Just a Few Glances: Open-Set Visual Perception with Image Prompt Paradigm

TL;DR

This work tackles open-set perception in detection and segmentation by addressing the limitations of text- and visual-prompt paradigms. It introduces the Image Prompt Paradigm and the MI Grounding framework, which use a small set of automatically curated image prompts and a dedicated image-prompt selection encoder to fuse prompts with multi-scale visual features in a single-stage, non-interactive pipeline. The approach achieves competitive results on standard OSOD/OSS benchmarks and shows notable improvements on cross-domain tasks, with substantial gains on a specialized ADR50K X-ray defect dataset. Overall, it offers a practical path toward fully automated open-set perception suitable for production pipelines and domain-specific applications.

Abstract

To break through the limitations of pre-training models on fixed categories, Open-Set Object Detection (OSOD) and Open-Set Segmentation (OSS) have attracted a surge of interest from researchers. Inspired by large language models, mainstream OSOD and OSS methods generally utilize text as a prompt, achieving remarkable performance. Following SAM paradigm, some researchers use visual prompts, such as points, boxes, and masks that cover detection or segmentation targets. Despite these two prompt paradigms exhibit excellent performance, they also reveal inherent limitations. On the one hand, it is difficult to accurately describe characteristics of specialized category using textual description. On the other hand, existing visual prompt paradigms heavily rely on multi-round human interaction, which hinders them being applied to fully automated pipeline.
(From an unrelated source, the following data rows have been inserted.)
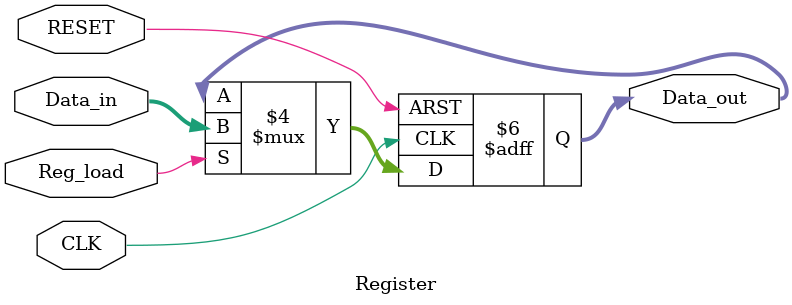
<source format=v>
`timescale 1ns / 1ps
module Register(
	input [7:0] Data_in,
   input CLK,
   input RESET,
   input Reg_load,
   output reg [7:0] Data_out
    );
	 always @(posedge CLK or negedge RESET) begin
		if(RESET == 0)
			Data_out <= 0;
		else if(Reg_load == 1)
			Data_out <= Data_in;
	 end
endmodule

</source>
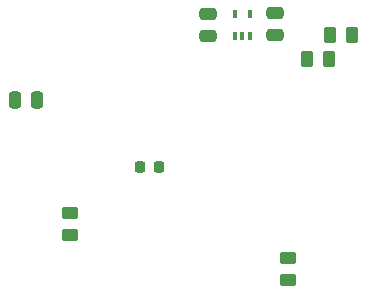
<source format=gbr>
%TF.GenerationSoftware,KiCad,Pcbnew,8.0.8+dfsg-1*%
%TF.CreationDate,2025-08-13T01:43:47+05:30*%
%TF.ProjectId,sanket,73616e6b-6574-42e6-9b69-6361645f7063,6*%
%TF.SameCoordinates,Original*%
%TF.FileFunction,Paste,Top*%
%TF.FilePolarity,Positive*%
%FSLAX46Y46*%
G04 Gerber Fmt 4.6, Leading zero omitted, Abs format (unit mm)*
G04 Created by KiCad (PCBNEW 8.0.8+dfsg-1) date 2025-08-13 01:43:47*
%MOMM*%
%LPD*%
G01*
G04 APERTURE LIST*
G04 Aperture macros list*
%AMRoundRect*
0 Rectangle with rounded corners*
0 $1 Rounding radius*
0 $2 $3 $4 $5 $6 $7 $8 $9 X,Y pos of 4 corners*
0 Add a 4 corners polygon primitive as box body*
4,1,4,$2,$3,$4,$5,$6,$7,$8,$9,$2,$3,0*
0 Add four circle primitives for the rounded corners*
1,1,$1+$1,$2,$3*
1,1,$1+$1,$4,$5*
1,1,$1+$1,$6,$7*
1,1,$1+$1,$8,$9*
0 Add four rect primitives between the rounded corners*
20,1,$1+$1,$2,$3,$4,$5,0*
20,1,$1+$1,$4,$5,$6,$7,0*
20,1,$1+$1,$6,$7,$8,$9,0*
20,1,$1+$1,$8,$9,$2,$3,0*%
G04 Aperture macros list end*
%ADD10RoundRect,0.250000X0.450000X-0.262500X0.450000X0.262500X-0.450000X0.262500X-0.450000X-0.262500X0*%
%ADD11RoundRect,0.250000X-0.262500X-0.450000X0.262500X-0.450000X0.262500X0.450000X-0.262500X0.450000X0*%
%ADD12RoundRect,0.225000X0.225000X0.250000X-0.225000X0.250000X-0.225000X-0.250000X0.225000X-0.250000X0*%
%ADD13RoundRect,0.250000X0.262500X0.450000X-0.262500X0.450000X-0.262500X-0.450000X0.262500X-0.450000X0*%
%ADD14RoundRect,0.250000X0.250000X0.475000X-0.250000X0.475000X-0.250000X-0.475000X0.250000X-0.475000X0*%
%ADD15RoundRect,0.250000X-0.475000X0.250000X-0.475000X-0.250000X0.475000X-0.250000X0.475000X0.250000X0*%
%ADD16RoundRect,0.100000X0.100000X-0.225000X0.100000X0.225000X-0.100000X0.225000X-0.100000X-0.225000X0*%
%ADD17RoundRect,0.250000X0.475000X-0.250000X0.475000X0.250000X-0.475000X0.250000X-0.475000X-0.250000X0*%
G04 APERTURE END LIST*
D10*
%TO.C,R5*%
X137004100Y-80103100D03*
X137004100Y-78278100D03*
%TD*%
D11*
%TO.C,R1*%
X140587400Y-59378600D03*
X142412400Y-59378600D03*
%TD*%
D12*
%TO.C,R11*%
X126095100Y-70554600D03*
X124545100Y-70554600D03*
%TD*%
D13*
%TO.C,R2*%
X140480100Y-61410600D03*
X138655100Y-61410600D03*
%TD*%
D14*
%TO.C,R6*%
X115790099Y-64839600D03*
X113890099Y-64839600D03*
%TD*%
D15*
%TO.C,C1*%
X135962700Y-57463400D03*
X135962700Y-59363400D03*
%TD*%
D16*
%TO.C,U2*%
X132518700Y-59465000D03*
X133168700Y-59465000D03*
X133818700Y-59465000D03*
X133818700Y-57565000D03*
X132518700Y-57565000D03*
%TD*%
D17*
%TO.C,C2*%
X130273100Y-59449800D03*
X130273100Y-57549800D03*
%TD*%
D10*
%TO.C,R16*%
X118589100Y-76293100D03*
X118589100Y-74468100D03*
%TD*%
M02*

</source>
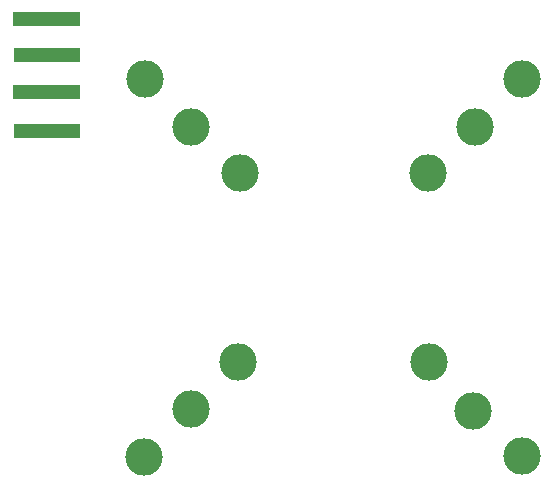
<source format=gbr>
G04 #@! TF.FileFunction,Paste,Top*
%FSLAX46Y46*%
G04 Gerber Fmt 4.6, Leading zero omitted, Abs format (unit mm)*
G04 Created by KiCad (PCBNEW 4.0.6) date 05/08/17 07:31:45*
%MOMM*%
%LPD*%
G01*
G04 APERTURE LIST*
%ADD10C,0.100000*%
%ADD11C,2.540000*%
%ADD12C,3.175000*%
%ADD13C,1.100000*%
%ADD14R,0.635000X1.270000*%
G04 APERTURE END LIST*
D10*
D11*
X130325100Y-89676100D03*
D12*
X130325100Y-89676100D03*
D11*
X106321100Y-89671100D03*
D12*
X106321100Y-89671100D03*
D11*
X130194100Y-113720100D03*
D12*
X130194100Y-113720100D03*
D11*
X106259100Y-113600100D03*
D12*
X106259100Y-113600100D03*
D11*
X126306100Y-93598100D03*
D12*
X126306100Y-93598100D03*
D11*
X110398100Y-93610100D03*
D12*
X110398100Y-93610100D03*
D11*
X126394100Y-109592100D03*
D12*
X126394100Y-109592100D03*
D11*
X110263100Y-109590100D03*
D12*
X110263100Y-109590100D03*
D11*
X134288100Y-85603100D03*
D12*
X134288100Y-85603100D03*
D11*
X102400100Y-85602100D03*
D12*
X102400100Y-85602100D03*
D11*
X134339100Y-117585100D03*
D12*
X134339100Y-117585100D03*
D11*
X102272100Y-117610100D03*
D12*
X102272100Y-117610100D03*
D13*
X94338100Y-86737900D03*
D14*
X94719100Y-86737900D03*
X95354100Y-86737900D03*
X94084100Y-86737900D03*
X93449100Y-86737900D03*
X92814100Y-86737900D03*
X95951000Y-86737900D03*
X96547900Y-86737900D03*
X92191800Y-86737900D03*
X91569500Y-86737900D03*
D13*
X94371100Y-90044900D03*
D14*
X94752100Y-90044900D03*
X95387100Y-90044900D03*
X94117100Y-90044900D03*
X93482100Y-90044900D03*
X92847100Y-90044900D03*
X95984000Y-90044900D03*
X96580900Y-90044900D03*
X92224800Y-90044900D03*
X91602500Y-90044900D03*
D13*
X94313100Y-80550900D03*
D14*
X94694100Y-80550900D03*
X95329100Y-80550900D03*
X94059100Y-80550900D03*
X93424100Y-80550900D03*
X92789100Y-80550900D03*
X95926000Y-80550900D03*
X96522900Y-80550900D03*
X92166800Y-80550900D03*
X91544500Y-80550900D03*
D13*
X94363100Y-83584900D03*
D14*
X94744100Y-83584900D03*
X95379100Y-83584900D03*
X94109100Y-83584900D03*
X93474100Y-83584900D03*
X92839100Y-83584900D03*
X95976000Y-83584900D03*
X96572900Y-83584900D03*
X92216800Y-83584900D03*
X91594500Y-83584900D03*
M02*

</source>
To address the above issues, we propose a novel prompt paradigm in OSOD and OSS, that is, \textbf{Image Prompt Paradigm}. This brand new prompt paradigm enables to detect or segment specialized categories without multi-round human intervention. To achieve this goal, the proposed image prompt paradigm uses just a few image instances as prompts, and we propose a novel framework named \textbf{MI Grounding} for this new paradigm. In this framework, high-quality image prompts are automatically encoded, selected and fused, achieving the single-stage and non-interactive inference. We conduct extensive experiments on public datasets, showing that MI Grounding achieves competitive performance on OSOD and OSS benchmarks compared to text prompt paradigm methods and visual prompt paradigm methods. Moreover, MI Grounding can greatly outperform existing method on our constructed specialized ADR50K dataset.

Paper Structure

This paper contains 12 sections, 10 equations, 5 figures, 7 tables.

Figures (5)

  • Figure 1: Image prompt paradigm vs. previous prompt paradigms. The text prompt paradigm struggles to accurately describe specialized categories. The visual prompt paradigm relies on multi-round human interaction. The proposed image prompt paradigm uses just a few image instances which can handle specialized categories without any manual annotation.
  • Figure 2: The overall framework of MI Grounding. Image prompts are encoded, selected, and integrated through the image prompts selection encoder (IPS encoder) to obtain category-specific prompt features. These prompt features are then deeply fused and aligned with multi-scale features from the input image to achieve open-set visual perception.
  • Figure 3: Quality of image prompts. Green indicates good image prompts, while red indicates poor ones.
  • Figure 4: The overall framework of PFSM.
  • Figure 5: Examples of specialized categories in ADR50K dataset. The text denotes the category name of defects, and the areas within bounding boxs denote the corresponding category region.